*** Opening Data for this task ***

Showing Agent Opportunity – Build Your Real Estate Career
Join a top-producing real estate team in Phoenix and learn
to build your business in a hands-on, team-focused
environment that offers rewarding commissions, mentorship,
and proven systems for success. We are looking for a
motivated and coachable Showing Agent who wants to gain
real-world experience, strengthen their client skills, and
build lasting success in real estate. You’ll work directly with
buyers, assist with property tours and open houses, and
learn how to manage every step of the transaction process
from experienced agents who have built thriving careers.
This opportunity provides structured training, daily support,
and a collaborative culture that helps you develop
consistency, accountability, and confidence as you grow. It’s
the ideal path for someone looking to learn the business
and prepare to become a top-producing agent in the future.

*** Closing Data for this task ***

Only lines holding the word "that" are wanted here; copy each from the listing.

** Response to this task **
environment that offers rewarding commissions, mentorship,
and a collaborative culture that helps you develop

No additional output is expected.